The British Labour party’s new firebrand left-wing leader, Jeremy Corbyn, delighted his socialist supporters by going straight from his election win to a London pub, where he gave an impromptu rendition of “The Red Flag,” the party’s stirring anthem abandoned under Tony Blair.
An admirer of Karl Marx and devotee of international solidarity, Corbyn, the bearded, 66-year-old MP for Islington North, led the singing of the socialist song in The Sanctuary pub.
In a video taken by RT’s Ruptly video news agency, Corbyn can be seen leading the singing by a crowd of dozens of people packed into the tiny pub, with the words:
“The people’s flag is deepest red, It shrouded oft our martyred dead, And ere their limbs grew stiff and cold, Their hearts’ blood dyed its every fold.”
“So raise the scarlet standard high, Beneath its shade we’ll live and die, Though cowards flinch and traitors sneer, We’ll keep the red flag flying here!”
The song is one that was traditionally sung with raised fist salutes by Labour and trade union activists at party conferences and strike meetings – but was dropped by Blair, who also removed the socialist Clause 4 on public ownership from the party’s constitution.
The Sanctuary, small Victorian-era pub near the Houses of Parliament was one similar to where exiled Russian revolutionaries Lenin and Trotsky held their clandestine 1902 London congress, which led to the famous split between the Bolsheviks and the Mensheviks, and the type of pub where Marx and Engels were reported to have enjoyed quaffing a pint of English ale during their years in the 19th century plotting revolution from the British capital.
In a speech after the singing, Corbyn emphasized that his Labour party would be completely different from that led by Blair and other New Labour leaders.
“Ours is a campaign to challenge the politics of austerity, which creates greater and greater, deeper and deeper inequality in our society.

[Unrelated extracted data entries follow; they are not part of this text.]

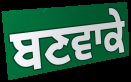
ਬਣਵਾਕੇ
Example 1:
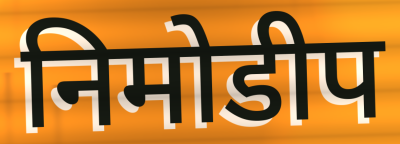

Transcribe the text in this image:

निमोडीप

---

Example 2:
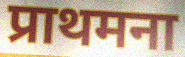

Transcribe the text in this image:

प्राथमना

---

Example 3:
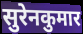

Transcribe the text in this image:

सुरेनकुमार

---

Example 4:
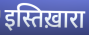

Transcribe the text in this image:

इस्तिख़ारा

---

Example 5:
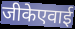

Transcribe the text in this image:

जीकेएवाई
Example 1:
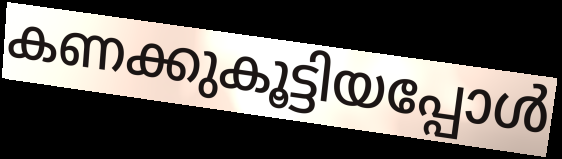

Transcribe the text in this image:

കണക്കുകൂട്ടിയപ്പോൾ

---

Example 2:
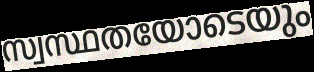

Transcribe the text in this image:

സ്വസ്ഥതയോടെയും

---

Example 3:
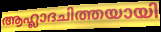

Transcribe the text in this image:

ആഹ്ലാദചിത്തയായി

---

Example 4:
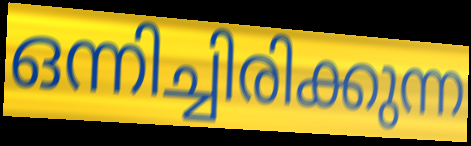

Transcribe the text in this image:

ഒന്നിച്ചിരിക്കുന്ന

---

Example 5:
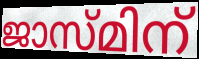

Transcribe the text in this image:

ജാസ്മിന്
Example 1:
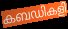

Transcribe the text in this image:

കബഡികളി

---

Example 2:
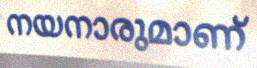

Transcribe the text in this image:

നയനാരുമാണ്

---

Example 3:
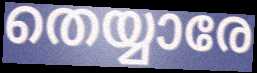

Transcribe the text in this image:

തെയ്യാരേ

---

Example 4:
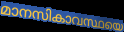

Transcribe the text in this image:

മാനസികാവസ്ഥയെ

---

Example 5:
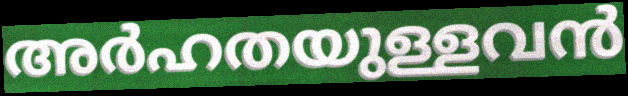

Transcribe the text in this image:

അർഹതയുള്ളവൻ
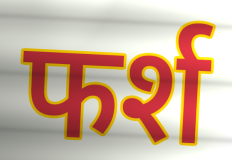
फर्श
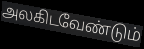
அலகிடவேண்டும்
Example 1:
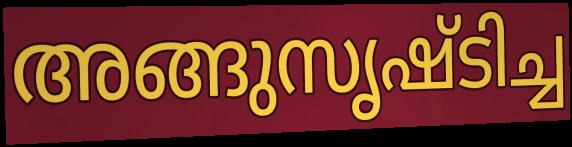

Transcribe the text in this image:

അങ്ങുസൃഷ്ടിച്ച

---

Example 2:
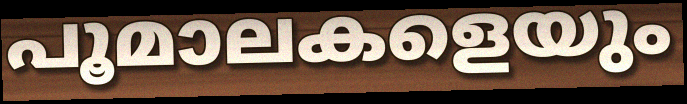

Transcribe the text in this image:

പൂമാലകളെയും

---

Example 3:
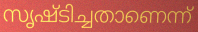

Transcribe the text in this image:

സൃഷ്ടിച്ചതാണെന്ന്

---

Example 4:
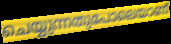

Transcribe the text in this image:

ചെയ്യുന്നതുപോലെയാണ്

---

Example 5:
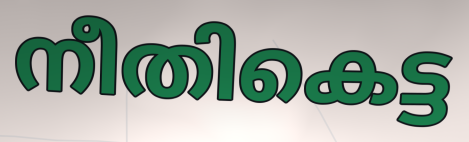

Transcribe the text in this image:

നീതികെട്ട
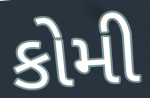
કોમી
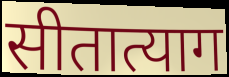
सीतात्याग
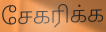
சேகரிக்க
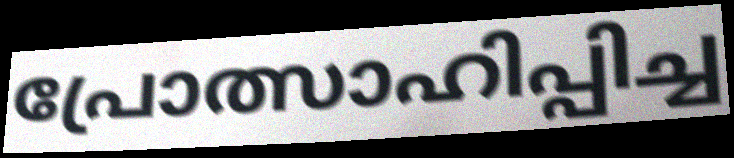
പ്രോത്സാഹിപ്പിച്ച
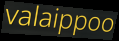
valaippoo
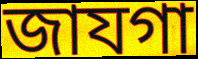
জাযগা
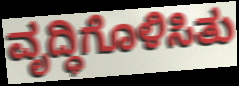
ವೃದ್ಧಿಗೊಳಿಸಿತು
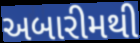
અબારીમથી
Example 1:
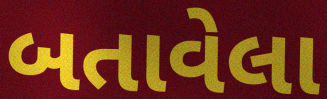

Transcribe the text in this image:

બતાવેલા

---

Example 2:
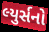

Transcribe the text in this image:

લ્યુર્સનો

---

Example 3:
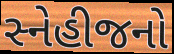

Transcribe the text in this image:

સ્નેહીજનો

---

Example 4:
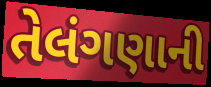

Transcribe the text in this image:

તેલંગણાની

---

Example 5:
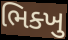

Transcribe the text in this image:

ભિક્ખુ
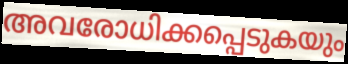
അവരോധിക്കപ്പെടുകയും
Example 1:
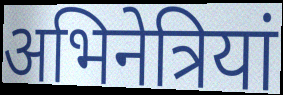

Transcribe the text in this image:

अभिनेत्रियां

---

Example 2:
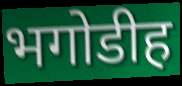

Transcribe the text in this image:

भगोडीह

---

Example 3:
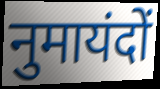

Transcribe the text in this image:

नुमायंदों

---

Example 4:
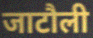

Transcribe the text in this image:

जाटौली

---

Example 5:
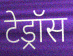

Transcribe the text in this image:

टेड्रॉस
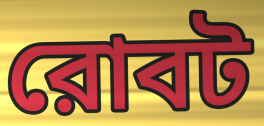
রোবট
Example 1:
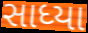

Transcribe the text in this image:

સાધ્યા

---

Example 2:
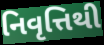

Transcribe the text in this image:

નિવૃત્તિથી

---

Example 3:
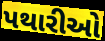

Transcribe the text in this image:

પથારીઓ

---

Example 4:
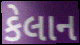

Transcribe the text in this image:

કેલાન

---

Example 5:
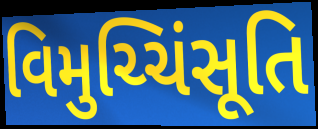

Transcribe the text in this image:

વિમુચ્ચિંસૂતિ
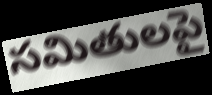
సమితులపై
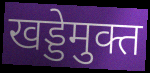
खड्डेमुक्त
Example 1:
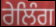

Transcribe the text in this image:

ਰੇਲਿੰਗ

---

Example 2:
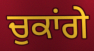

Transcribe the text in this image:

ਚੁਕਾਂਗੇ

We’ve got to do something very different – and we will,” he said to raucous cheering.
“If we don’t understand how our liberties were won, how our health service was gained, how our council housing was ever developed – it wasn’t handed down by the rich and powerful and royalty and others,” Corbyn said. “It came from the demands, aspirations, courage and decency of ordinary people, ordinary socialists.”
He also paid tribute to his socialist mentor, the late left-wing socialist MP Tony Benn, who died last year at age 88, quoting his words inscribed on a pennant handed to Corbyn as he came into the pub: “Hope is the fuel of progress and fear is the prison in which you put yourself.”
From the Sanctuary, Corbyn then fittingly went to deliver a speech to tens of thousands of people in Parliament Square in support of refugees fleeing wars in Syria and throughout the Middle East.
READ MORE: Triumph or divide? Leaders & activists speak out on Corbyn’s Labour victory
The singing of ‘The Red Flag’ produced a bull-like reaction from right-wing media mogul Rupert Murdoch, who tweeted that Cameron was “lucky” to have an opponent who sang the socialist anthem.
Murdoch, whose has enjoyed a controversially close relationship with British prime ministers from Margaret Thatcher to Tony Blair and now Cameron, has a visceral hatred of left-wing politics.
There is likely to be no love lost between Corbyn’s new Labour leadership and Murdoch, as Corbyn’s newly elected deputy leader, Tom Watson MP, led a successful campaign to expose the scandal of illegal phone hacking by Murdoch’s “News of the World” tabloid.